The problem. Report each line of the data below in which "potted" appears.

Object state transitions
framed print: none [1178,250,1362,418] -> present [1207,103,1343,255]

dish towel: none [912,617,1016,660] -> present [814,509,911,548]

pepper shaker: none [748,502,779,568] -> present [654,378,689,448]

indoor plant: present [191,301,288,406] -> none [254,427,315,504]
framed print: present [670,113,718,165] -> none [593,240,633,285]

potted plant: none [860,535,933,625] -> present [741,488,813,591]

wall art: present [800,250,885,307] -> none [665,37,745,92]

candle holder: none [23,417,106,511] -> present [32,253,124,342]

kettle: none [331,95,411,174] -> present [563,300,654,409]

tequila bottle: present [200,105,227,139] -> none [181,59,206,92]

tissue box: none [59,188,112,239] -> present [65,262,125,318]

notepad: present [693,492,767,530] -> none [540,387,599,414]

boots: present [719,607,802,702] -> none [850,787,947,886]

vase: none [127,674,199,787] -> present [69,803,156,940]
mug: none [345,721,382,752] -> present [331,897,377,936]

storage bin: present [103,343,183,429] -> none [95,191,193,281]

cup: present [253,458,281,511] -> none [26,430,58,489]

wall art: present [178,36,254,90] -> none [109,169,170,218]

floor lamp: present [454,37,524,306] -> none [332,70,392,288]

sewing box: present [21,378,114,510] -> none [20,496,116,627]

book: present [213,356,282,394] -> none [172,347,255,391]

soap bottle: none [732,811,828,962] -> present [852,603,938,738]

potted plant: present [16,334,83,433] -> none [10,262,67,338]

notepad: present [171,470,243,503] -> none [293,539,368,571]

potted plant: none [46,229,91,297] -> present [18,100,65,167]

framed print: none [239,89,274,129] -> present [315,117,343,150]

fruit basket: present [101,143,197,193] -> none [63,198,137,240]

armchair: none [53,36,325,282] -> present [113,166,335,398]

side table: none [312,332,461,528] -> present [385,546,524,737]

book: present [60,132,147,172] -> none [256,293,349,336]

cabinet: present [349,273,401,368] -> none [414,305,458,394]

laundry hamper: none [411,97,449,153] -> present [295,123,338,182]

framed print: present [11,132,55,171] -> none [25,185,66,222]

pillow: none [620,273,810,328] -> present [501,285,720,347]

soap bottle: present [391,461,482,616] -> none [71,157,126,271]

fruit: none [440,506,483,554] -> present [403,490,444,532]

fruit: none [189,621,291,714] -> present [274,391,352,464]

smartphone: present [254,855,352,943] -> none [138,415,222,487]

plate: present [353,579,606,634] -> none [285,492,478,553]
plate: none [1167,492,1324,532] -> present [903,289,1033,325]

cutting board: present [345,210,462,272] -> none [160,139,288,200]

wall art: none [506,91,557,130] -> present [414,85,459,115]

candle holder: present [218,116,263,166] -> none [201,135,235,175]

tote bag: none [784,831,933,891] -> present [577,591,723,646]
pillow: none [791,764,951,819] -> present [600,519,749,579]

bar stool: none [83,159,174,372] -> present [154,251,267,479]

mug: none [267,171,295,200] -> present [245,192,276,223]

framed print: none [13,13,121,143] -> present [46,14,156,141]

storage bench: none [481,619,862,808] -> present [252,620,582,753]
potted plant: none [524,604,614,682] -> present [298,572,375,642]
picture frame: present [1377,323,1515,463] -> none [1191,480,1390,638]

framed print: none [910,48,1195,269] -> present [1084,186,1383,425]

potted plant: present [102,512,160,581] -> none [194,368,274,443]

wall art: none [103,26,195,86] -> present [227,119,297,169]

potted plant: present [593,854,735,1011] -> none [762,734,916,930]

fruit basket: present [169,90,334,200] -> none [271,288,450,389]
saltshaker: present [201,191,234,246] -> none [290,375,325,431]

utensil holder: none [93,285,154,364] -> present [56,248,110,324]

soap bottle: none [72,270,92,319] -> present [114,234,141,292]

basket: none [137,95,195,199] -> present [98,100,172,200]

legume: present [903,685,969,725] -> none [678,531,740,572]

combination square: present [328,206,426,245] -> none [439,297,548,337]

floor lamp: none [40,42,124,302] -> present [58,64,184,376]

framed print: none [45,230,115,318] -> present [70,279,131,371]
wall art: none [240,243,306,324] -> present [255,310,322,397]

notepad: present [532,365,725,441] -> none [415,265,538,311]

Reply to the exercise.
potted plant: none [860,535,933,625] -> present [741,488,813,591]
potted plant: present [16,334,83,433] -> none [10,262,67,338]
potted plant: none [46,229,91,297] -> present [18,100,65,167]
potted plant: none [524,604,614,682] -> present [298,572,375,642]
potted plant: present [102,512,160,581] -> none [194,368,274,443]
potted plant: present [593,854,735,1011] -> none [762,734,916,930]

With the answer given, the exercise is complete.